## Consignes:
A - Dans le texte sur le Port Autonome de Douala, en quelle année Angélique Béatrice Touenguene est-elle entrée à l’Office National des Ports du Cameroun ?
B - Écrivez la suite du texte sur le Port Autonome de Douala, en partant de sa dernière phrase.

## Texte:
----------
En marge de la célébration de ses 150 ans d’âge, le Port Autonome de Douala a organisé du 2 au 3 octobre 2025, un colloque scientifique pour commémorer son histoire et réfléchir sur les défis et opportunités pour le futur. Quatre figures empreintes de résilience ont contribué à l’ascension de ce port, incarnant le patriotisme d’un Cameroun en quête d’indépendance technique et organisationnelle.

Angélique Béatrice Touenguene, première femme Directrice des ports au Cameroun

Le premier profil, Angélique Béatrice Touenguene, 68 ans. Née le 16 octobre 1957 à Akonolinga, dans la région du Centre-Cameroun, elle est la fille d’Emmanuel Nlend, premier Directeur des Postes du Cameroun et fonctionnaire à l’Union Postale Universelle à Berne. Elle a donc grandi dans un foyer où le service public est une vocation.

Diplômée d’un DEA en Lettres Modernes de l’Université de Rouen-Mont-Saint-Aignan, elle intègre l’Office National des Ports du Cameroun (dont les actifs ont été transférés au PAD en 2011) en 1986 par une sélection rigoureuse par voie de test. Dans un port où les femmes représentaient à l’époque, « à peine 10 % des 300 employés, car fortement masculinisé », apprend-elle, elle va être affectée au département des relations intérieures et de l’information sous la direction de Gabriel Mbarga Mbarga. Béatrice Touenguene fait face à un milieu exigeant où « tous devaient faire leurs classes ensemble. Les directeurs formaient sans distinction de sexe, et nous étions appréciés sur la place portuaire », confie-t-elle, la voix empreinte de fierté. Elle gravit les échelons avec rigueur : chef de bureau, adjointe au chef de service, puis chef du service de la formation. En 1996-1998, elle devient directrice adjointe des ressources humaines, mais les femmes butent sur un plafond de verre.
----------
## Section des données:

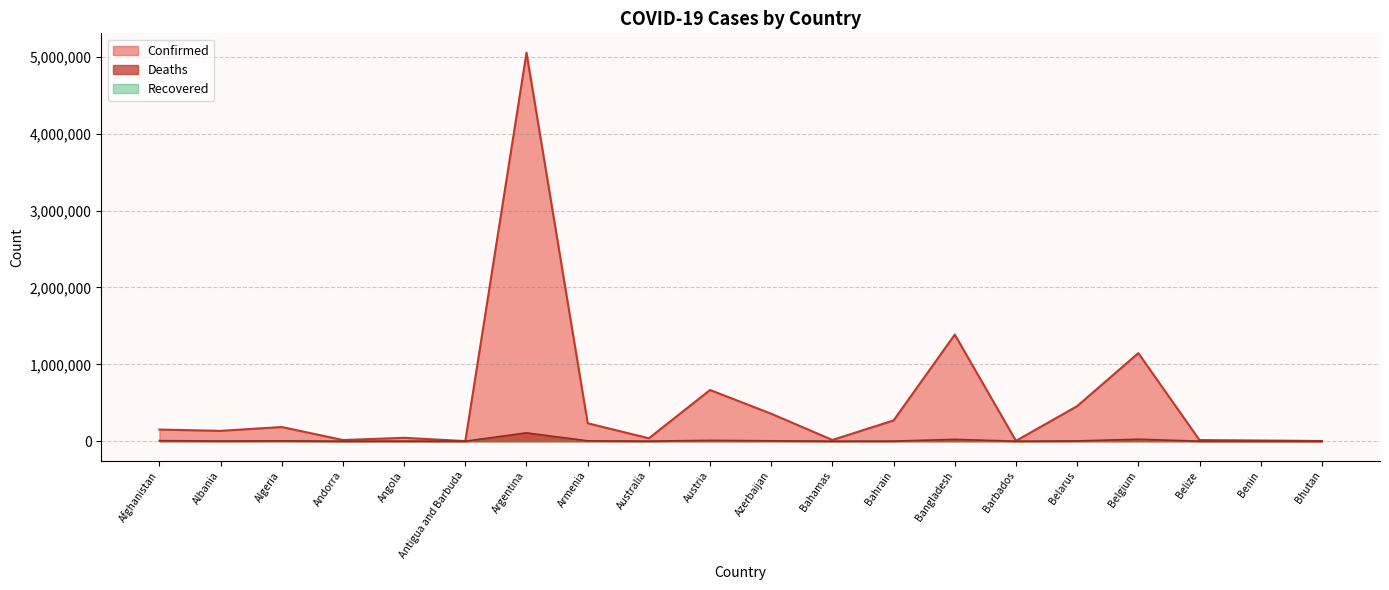

List the series in order of their peak value, highest first.

Confirmed, Deaths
----------
## Réponses attendues:
A - En 1986.

B -
En 2000, le ministre Alphonse Siyam Siwé brise ce tabou en la nommant première femme directrice de tous les ports camerounais, puis Directrice de l’Administration Générale. Cadre supérieur à la Direction Générale, elle modernise la gestion humaine, adaptant le PAD aux défis de la mondialisation et de la digitalisation des années 1990-2000. Première femme présidente du Comité des Sports et Loisirs du PAD, elle renforce le bien-être des employés. À la tête du conseil d’administration du GEPMARE, elle forme les futurs cadres maritimes. Depuis 2020, elle est là directrice générale adjointe de Camship-CLGG, où elle inaugure en novembre 2020, la première ligne de cabotage conteneurisé Kribi-Douala, un service hebdomadaire réduisant les coûts routiers et la sinistralité.

Elle prend sa retraite au PAD en 2017 après 31 ans de service. Le 2 octobre 2025, Angélique Béatrice Nlend épouse Touenguene s’émerveille des « mutations profondes » survenues au PAD sous la direction de Cyrus Ngo’o, qu’elle trouve « formidables ».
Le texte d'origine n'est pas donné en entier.